In February, the board directed us to investigate this possibility, and just four months later, we prepared a conceptual design. Coming up with this design required hundreds of hours of meeting with merchants, both in one-on-one meetings and block-wide meetings, and targeted outreach to other stakeholders. While the design itself isn’t final, this is an important step to check in with the board. Assuming the board endorses it, we’ll proceed with detailed design and outreach focused on residents and people who bike and walk, as well as continued outreach with merchants, before a final vote this fall.

As Streetsblog reported previously, SFMTA's center-running bike lane, installed last spring, actually increased crashes over the striped lanes they replaced (in its latest post SFMTA is still trying to spin this as a positive, writing that "Mid-block [emphasis added] vehicle-bike collisions have remained low when compared to before the pilot.")

Because of the collision results, coupled with intense blowback from merchants, the decision was made to revive an old 2020 plan for curbside lanes. The city set out to refresh the designs, made prior to the COVID pandemic lockdown, to account for new parklets that have since gone in. The bike lane will either have to bend around parklets or they will have to be moved over to make room.

The San Francisco Bicycle Coalition recently published its views on the two options for parklets:

For members, the top three concerns about the conceptual design include:

  1. Unpredictable interactions with pedestrians crossing the bike lane to get to floating parklets and liability in the event of a collision between people on foot (pedestrians, parklet customers, or staff) and people on bikes
  2. People in cars using daylighting zones as temporary parking spaces
  3. Double-parking in the bike lane and buffer spaces around parklets

Either way, the coalition wants SFMTA to be consistent in its parklet arrangement, rather than allowing merchants to pick a mix of curbside and floating parklets. Predictability is, after all, a cornerstone of building safe streets.

From Streetsblog's view, it's great that this is moving forward. One hopes the city has learned to avoid center-running bike lanes and other "experiments" and will now adhere to international best practices. But, it seems, San Francisco isn't there quite yet.

The preliminary designs show parking lanes preserved on both sides of the street in addition to two-way traffic, including from 15th to 19th where Valencia has wide sidewalks. That leaves less street width to work with, as seen in the diagram below:

Image from SFMTA. Those bike lanes are only 5' wide.

So far, SFMTA's solution is to squeeze the bike lane down to five feet. The minimum width for a one-way protected bike lane in the Netherlands is about 6.5 feet (and they recommend 8 to 10 feet for a street with as much bike traffic as Valencia).

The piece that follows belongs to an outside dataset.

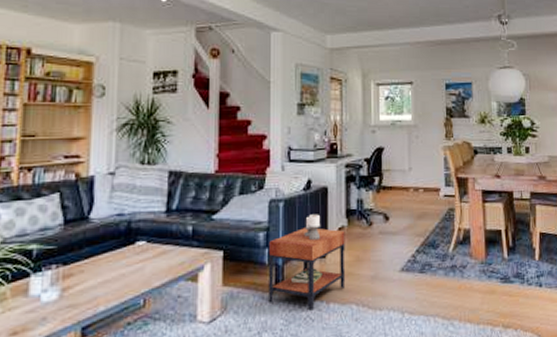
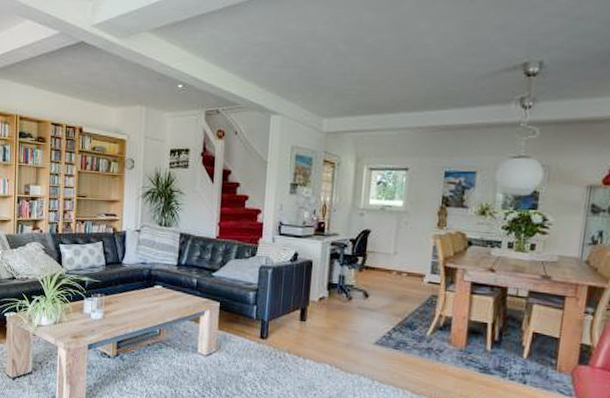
side table: present [268,214,346,311] -> none [254,283,325,362]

With only five feet, it won't be safe for cyclists to pass or ride side-by-side. This is obviously a politically motivated decision to avoid taking parking spaces (or converting the street to one-way for this stretch).

It's also disappointing to see the designs do not include the last few blocks of Valencia, from 23rd to Cesar Chavez, especially since that stretch was included in the old 2020 plan. Streetsblog has asked SFMTA about other details, such as intersection configurations, and was told that more is coming.

The SFMTA meeting where the board will see the plan, meanwhile, will be held Tuesday, June 18, starting at 1 p.m., Room 400, Floor 4, City Hall, 1 Dr. Carlton B. Goodlett Place, S.F. The Bicycle Coalition is encouraging advocates to attend.